| Problem set |
1. Repeat the part of the text on Nafpaktia between "Nafpaktia (Ναυπακτία), known" and "abolished in 2006.", inclusive.
2. Answer these questions from the text on Nafpaktia:
(a) What is the area of the municipality?
(b) In which local government reform was the municipality formed?
(c) In what year was the province of Nafpaktia abolished?

| Source text |
*** Block opens ***

Municipality in Aetolia, Greece

Nafpaktia (Ναυπακτία), known in Ancient Greek as Naupactia, is the historical name for the region around the port town of Nafpaktos (Naupactus) in Central Greece. It is administered as a municipality of the Aetolia-Acarnania regional unit, with Nafpaktos as its seat. The municipality has an area of 876.209 km^{2}.

==Administration==
The municipality Nafpaktia was formed at the 2011 local government reform by the merger of the following 6 former municipalities, that became municipal units:
- Antirrio
- Apodotia
- Chalkeia
- Naupactus
- Platanos
- Pyllini

===Province===
The province of Nafpaktia (Επαρχία Ναυπακτίας) was one of the provinces of the Aetolia-Acarnania Prefecture. Its territory corresponded with that of the current municipality Nafpaktia. It was abolished in 2006.

*** Block closes ***

| Records provided |
*** Block opens ***

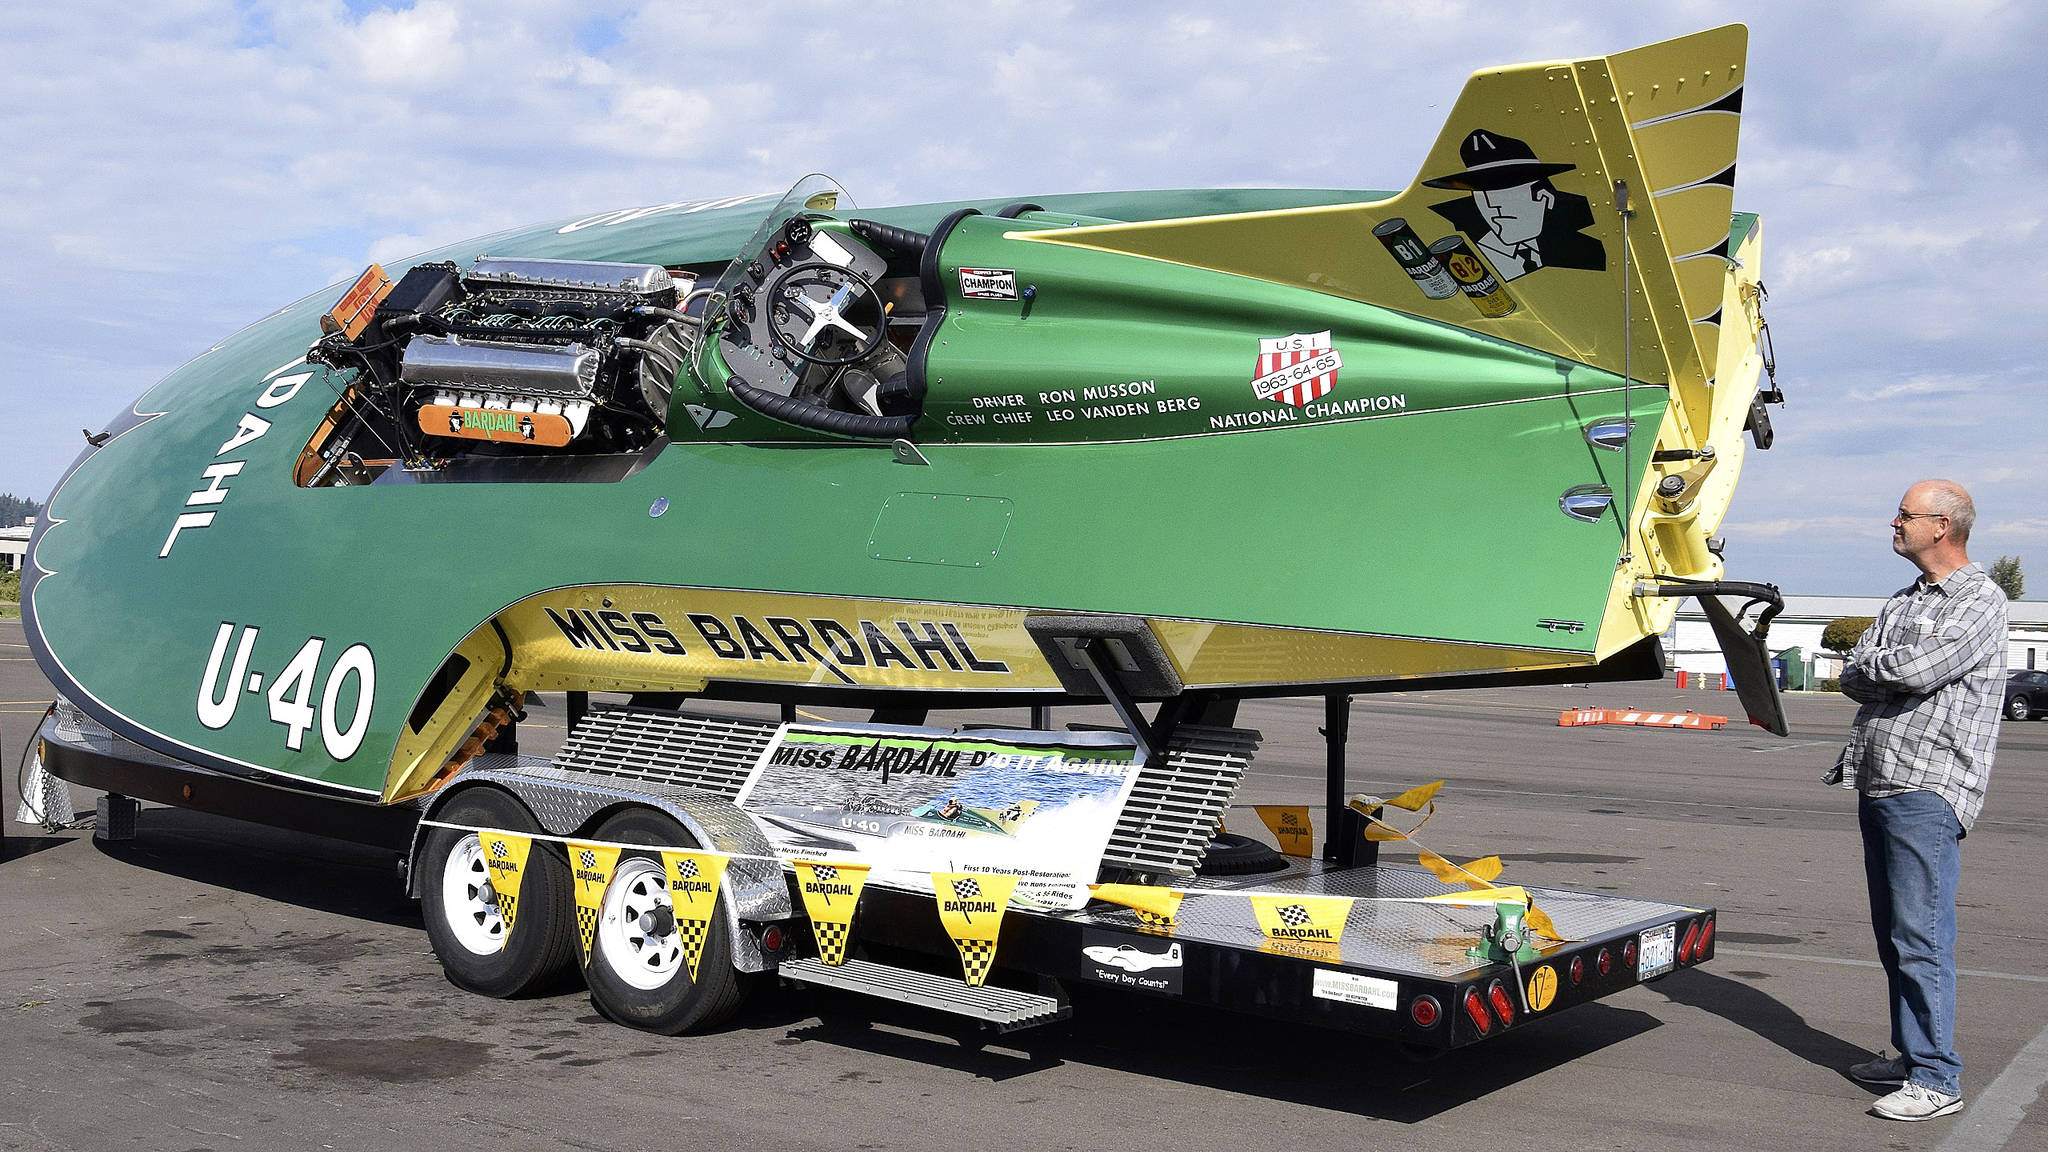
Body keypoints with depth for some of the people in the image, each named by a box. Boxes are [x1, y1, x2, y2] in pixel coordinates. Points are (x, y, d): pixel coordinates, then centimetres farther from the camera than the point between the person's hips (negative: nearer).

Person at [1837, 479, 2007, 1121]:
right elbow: (1853, 679, 10)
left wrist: (1875, 663, -1)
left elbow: (1917, 669, -20)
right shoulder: (1902, 603, 20)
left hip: (1927, 792, -8)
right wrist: (1898, 675, -9)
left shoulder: (1980, 600, -6)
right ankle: (1911, 1055, 22)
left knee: (1921, 936, -9)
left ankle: (1937, 1080, -5)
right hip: (1877, 786, 9)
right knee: (1892, 932, 13)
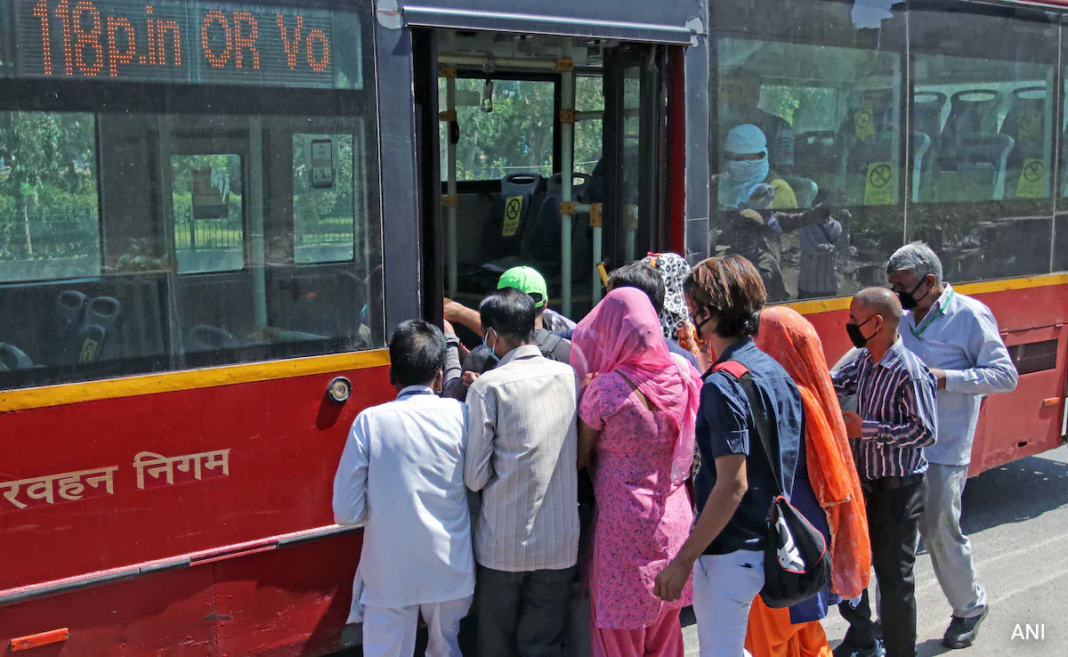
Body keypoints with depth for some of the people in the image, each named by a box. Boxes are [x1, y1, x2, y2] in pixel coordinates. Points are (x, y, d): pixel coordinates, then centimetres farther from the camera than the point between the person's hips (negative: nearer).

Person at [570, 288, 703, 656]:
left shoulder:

*** Block closes ***

| Answer section |
1.
Nafpaktia (Ναυπακτία), known in Ancient Greek as Naupactia, is the historical name for the region around the port town of Nafpaktos (Naupactus) in Central Greece. It is administered as a municipality of the Aetolia-Acarnania regional unit, with Nafpaktos as its seat. The municipality has an area of 876.209 km^{2}.

==Administration==
The municipality Nafpaktia was formed at the 2011 local government reform by the merger of the following 6 former municipalities, that became municipal units:
- Antirrio
- Apodotia
- Chalkeia
- Naupactus
- Platanos
- Pyllini

===Province===
The province of Nafpaktia (Επαρχία Ναυπακτίας) was one of the provinces of the Aetolia-Acarnania Prefecture. Its territory corresponded with that of the current municipality Nafpaktia. It was abolished in 2006.

2.
(a) 876.209 square kilometers
(b) The 2011 local government reform
(c) 2006